MS TUCKER (continuing):

My amendment addresses the question Mr Pratt addressed. He was concerned that we had to have jurisdictional consistency. My concern is that if we have the blind understanding that it is good if we are all consistent we can lose the capacity to raise the standard. That can hold us down. That has happened in this place with a number of issues. Where we have national schemes of a lesser standard than the majority of members of the Assembly would want in the ACT we are stopped from improving them because of this national approach. My amendment addresses that. The primary concern is to ensure the best protection rather than jurisdictional consistency.

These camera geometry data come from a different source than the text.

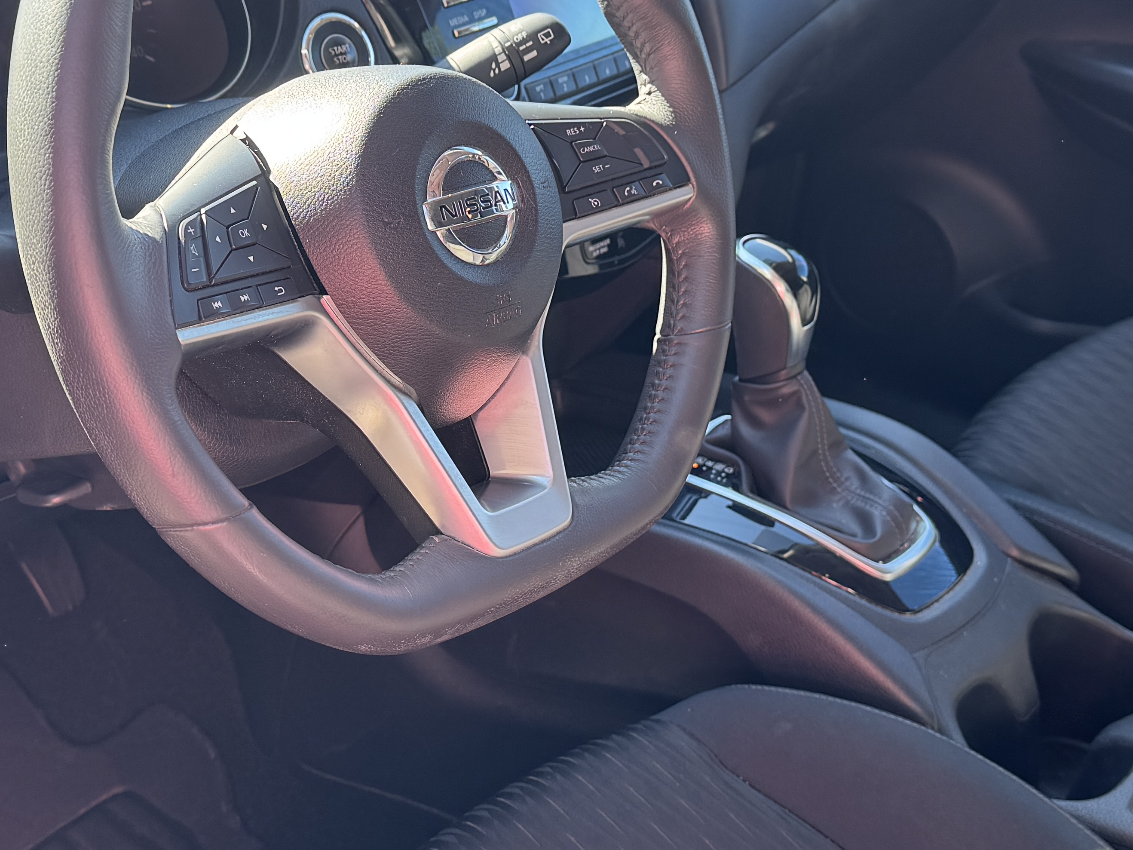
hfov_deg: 36.7
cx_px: 476
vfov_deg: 28.0
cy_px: 376
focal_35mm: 52
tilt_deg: -31.9
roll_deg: -7.0
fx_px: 1702
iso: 80
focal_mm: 6.76
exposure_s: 1/136
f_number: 1.78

I am informed that the code works in New South Wales by requiring retailers to provide information on their supply chain to the regulator, in this case the code administration committee, which I understand it is proposed include industry and worker representatives. (Extension of time granted.) This information on the supply chain is publicly available, and this allows monitoring and reporting to be taken on by members of the community. Unions and other active interested community groups are likely to be the ones who take up this role.

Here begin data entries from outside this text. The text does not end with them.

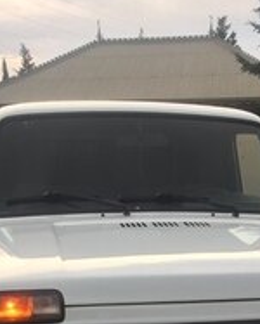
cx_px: 182
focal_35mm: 75
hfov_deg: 20.4
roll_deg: +1.6
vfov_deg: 23.4
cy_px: 378
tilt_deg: -18.8
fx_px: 720
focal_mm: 4.15
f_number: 2.2
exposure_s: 1/129
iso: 32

At the moment, unless a retailer proudly displays information on how committed they are to fair conditions for the people who create their products, there is no way for people concerned about this issue to compare retailers. At this stage, because this is being implemented at state and territory level, it will not, I understand, be able to exercise control over international work. This is unfortunate, but it is an unfortunate fact of our current federal government's beliefs.

MS DUNDAS (12.03): I will be addressing my comments to both the amendment and the substantive motion. The ACT Democrats support Ms Gallagher's motion and Ms Tucker's amendment and thank Ms Gallagher for bringing the plight of outworkers to the attention of the Assembly.

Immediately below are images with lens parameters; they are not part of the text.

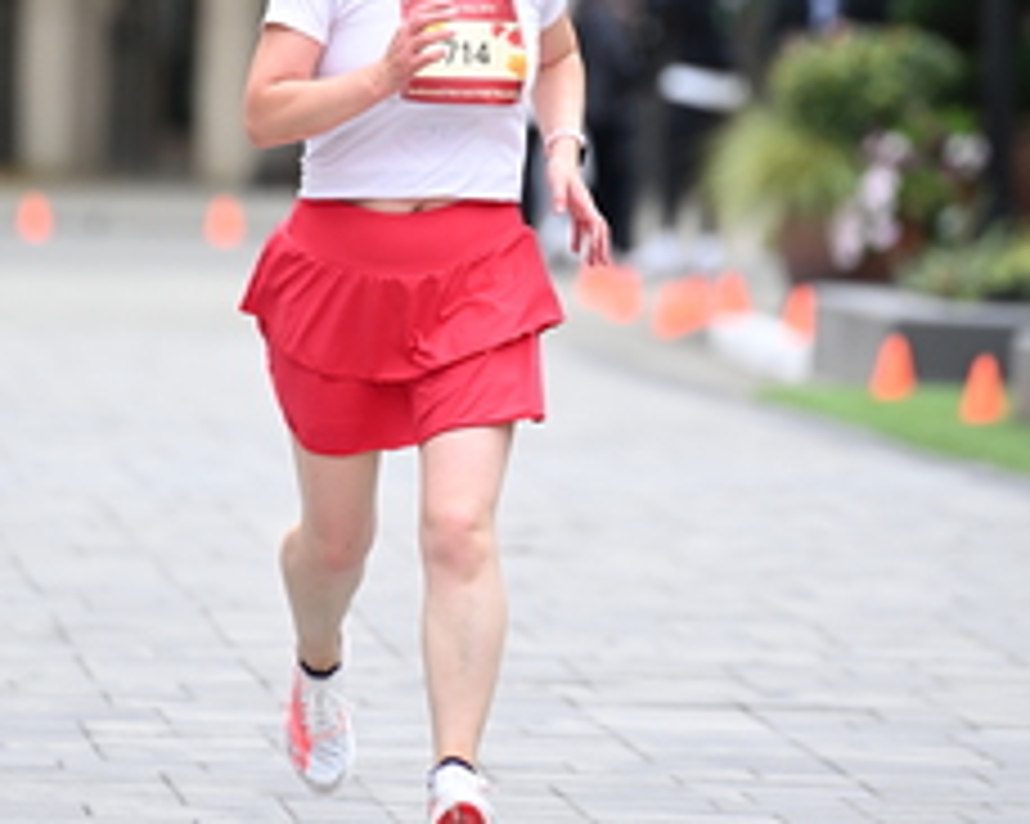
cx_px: 461
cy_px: 68
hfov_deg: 4.3
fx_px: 13742
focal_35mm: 451
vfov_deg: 3.4
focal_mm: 200
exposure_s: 1/2000
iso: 640
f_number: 2.8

The FairWear campaign to eliminate the exploitation of home-based outworkers has been a very successful campaign over the past eight years. The group has been instrumental in raising the exploitation of outworkers.

In 1996 the Senate Economics Reference Committee reported on outworkers in the garment industry. Typical outworkers were defined as mainly migrant women of non-English-speaking background who sew garments in their own home or someone else's home for the clothing industry.

The report also noted that there appears to be no shortage of recent migrants available to do outwork. This is primarily because that sector of the population has a very high rate of unemployment, particularly among women, and there is a chronic shortage of semi-skilled jobs in the manufacturing sector in Australia.

Women who work as outworkers have primary responsibility for their children and for housework. The fact that they cannot afford to pay for child care leaves many outworkers no choice but to work at home. If child care was not so expensive, however, many outworkers state they would consider working away from home.